[Xen-devel] sedf scheduler may cause a CPU fatal trap

Hello,

 I played with the sEDF scheduler included in the xen-3.0-testing.hg and
everything is just fine except a CPU fatal trap error that appeared
several times. Here is what I've done on a SMP (two processors) machine:

 I started two unprivileged domains and I compiled a kernel in
each of them using the command:

    # time sh -c "make O=/home/guill/build/k2614 oldconfig \
               && make O=/home/guill/build/k2614"

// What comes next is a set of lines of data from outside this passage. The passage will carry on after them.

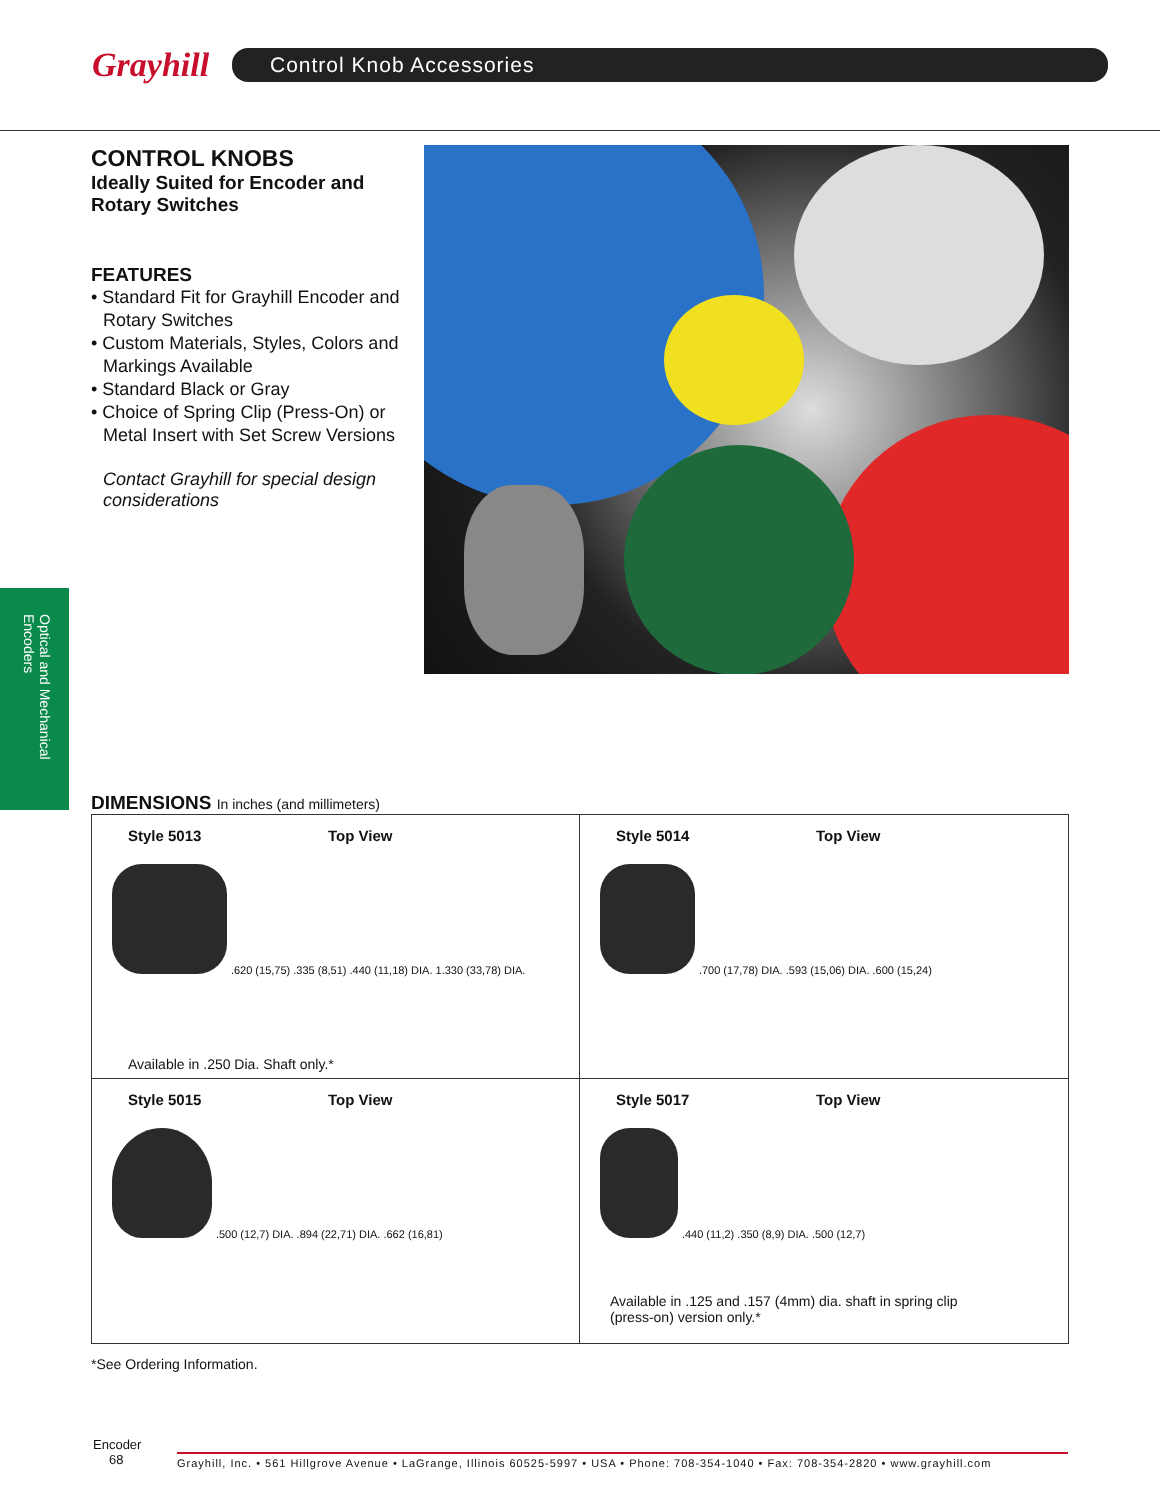Grayhill
Control Knob Accessories
CONTROL KNOBS
Ideally Suited for Encoder and Rotary Switches
FEATURES
• Standard Fit for Grayhill Encoder and Rotary Switches
• Custom Materials, Styles, Colors and Markings Available
• Standard Black or Gray
• Choice of Spring Clip (Press-On) or Metal Insert with Set Screw Versions
Contact Grayhill for special design considerations
Optical and Mechanical Encoders
DIMENSIONS In inches (and millimeters)
Style 5013 Top View
.620 (15,75) .335 (8,51) .440 (11,18) DIA. 1.330 (33,78) DIA.
Available in .250 Dia. Shaft only.*
Style 5014 Top View
.700 (17,78) DIA. .593 (15,06) DIA. .600 (15,24)
Style 5015 Top View
.500 (12,7) DIA. .894 (22,71) DIA. .662 (16,81)
Style 5017 Top View
.440 (11,2) .350 (8,9) DIA. .500 (12,7)
Available in .125 and .157 (4mm) dia. shaft in spring clip
(press-on) version only.*
*See Ordering Information.
Encoder
68
Grayhill, Inc. • 561 Hillgrove Avenue • LaGrange, Illinois 60525-5997 • USA • Phone: 708-354-1040 • Fax: 708-354-2820 • www.grayhill.com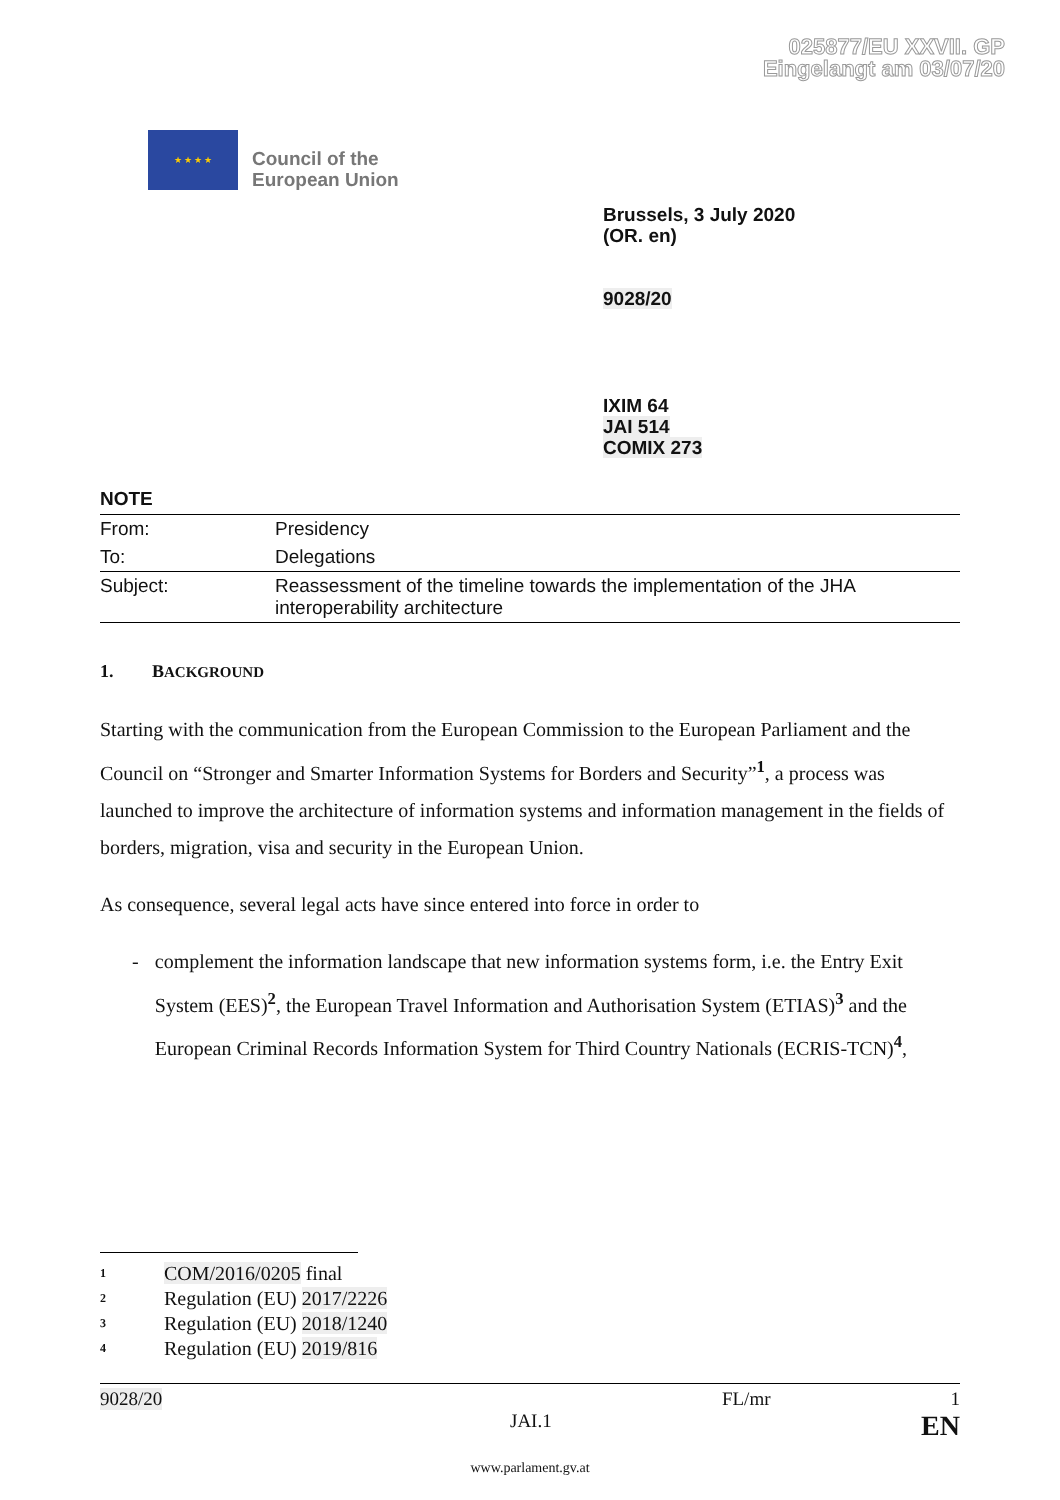025877/EU XXVII. GP
Eingelangt am 03/07/20
★ ★ ★ ★
Council of the
European Union
Brussels, 3 July 2020
(OR. en)
9028/20
IXIM 64
JAI 514
COMIX 273
NOTE
| From: | Presidency |
| To: | Delegations |
| Subject: | Reassessment of the timeline towards the implementation of the JHA interoperability architecture |
1. BACKGROUND
Starting with the communication from the European Commission to the European Parliament and the Council on “Stronger and Smarter Information Systems for Borders and Security”<sup>1</sup>, a process was launched to improve the architecture of information systems and information management in the fields of borders, migration, visa and security in the European Union.
As consequence, several legal acts have since entered into force in order to
- complement the information landscape that new information systems form, i.e. the Entry Exit System (EES)<sup>2</sup>, the European Travel Information and Authorisation System (ETIAS)<sup>3</sup> and the European Criminal Records Information System for Third Country Nationals (ECRIS-TCN)<sup>4</sup>,
<sup>1</sup> COM/2016/0205 final
<sup>2</sup> Regulation (EU) 2017/2226
<sup>3</sup> Regulation (EU) 2018/1240
<sup>4</sup> Regulation (EU) 2019/816
9028/20 FL/mr 1
JAI.1 EN
www.parlament.gv.at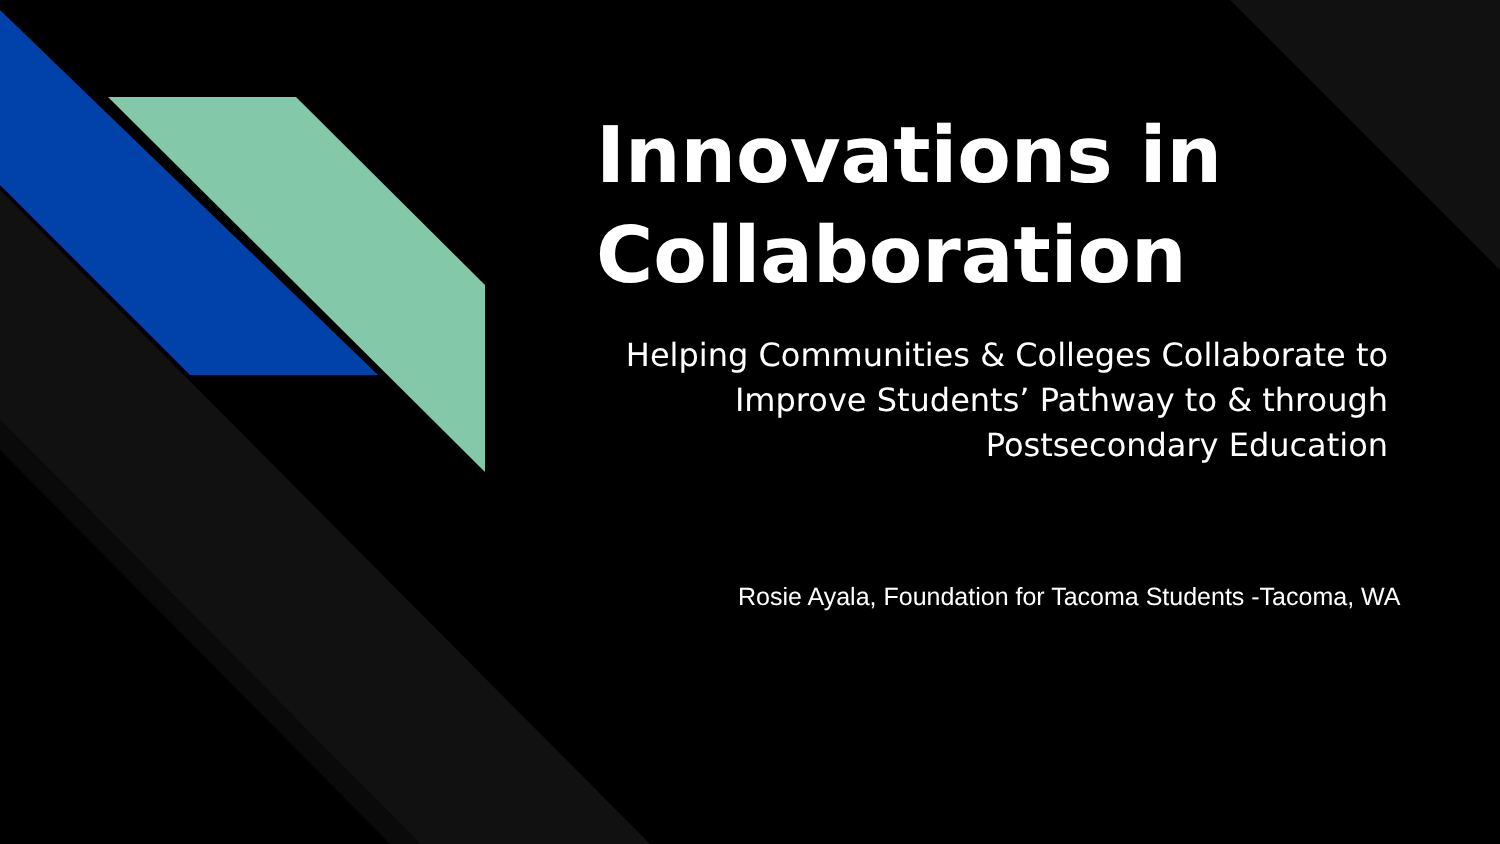Innovations in Collaboration
Helping Communities & Colleges Collaborate to Improve Students’ Pathway to & through Postsecondary Education
Rosie Ayala, Foundation for Tacoma Students -Tacoma, WA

1) Two domains with default sefd (seems to be best-effort):

          |  domain 1   |  domain 2  |
          |-------------|------------|
     real | 11m43.034s  | 11m46.293s |     
     user | 10m20.220s  | 10m25.140s |
     sys  |  1m08.330s  |  1m09.100s |
           --------------------------

   The xentop showed that domain1 was using aroung 99% of the CPU and it
   was the same for domain2.

2) Two domains with 20ms/5ms (ie 25% of CPU time) and 20ms/15ms (ie 75%
   of CPU time) with no extra time: 
     xm sched-sedf 1 20000000 5000000 0 0 0
     xm sched-sedf 2 20000000 15000000 0 0 0
  
          |  domain 1   |  domain 2  |
          |-------------|------------|
     real | 45m35.626s  | 15m04.808s |     
     user | 41m04.300s  | 13m37.940s |
     sys  |  4m24.050s  |  1m25.160s |
           --------------------------

   The xentop showed that domain1 was using around 25% of the CPU 
whereas domain2 was using around 75%.

3) Two domains with 20ms/5ms (ie 25% of CPU time) and 20ms/15ms (ie 75%
   of CPU time) with extra time: 
     xm sched-sedf 1 20000000 5000000 0 1 0
     xm sched-sedf 2 20000000 15000000 0 1 0
  
          |  domain 1   |  domain 2  |
          |-------------|------------|
     real | 11m48.687s  | 11m50.909s |     
     user | 10m36.870s  | 10m36.180s |
     sys  |  1m08.320s  |  1m09.540s |
           --------------------------

   With extra time enabled, the xentop shows that domain 1 is using
around 97% of CPU and domain 2 is using around 97% too. 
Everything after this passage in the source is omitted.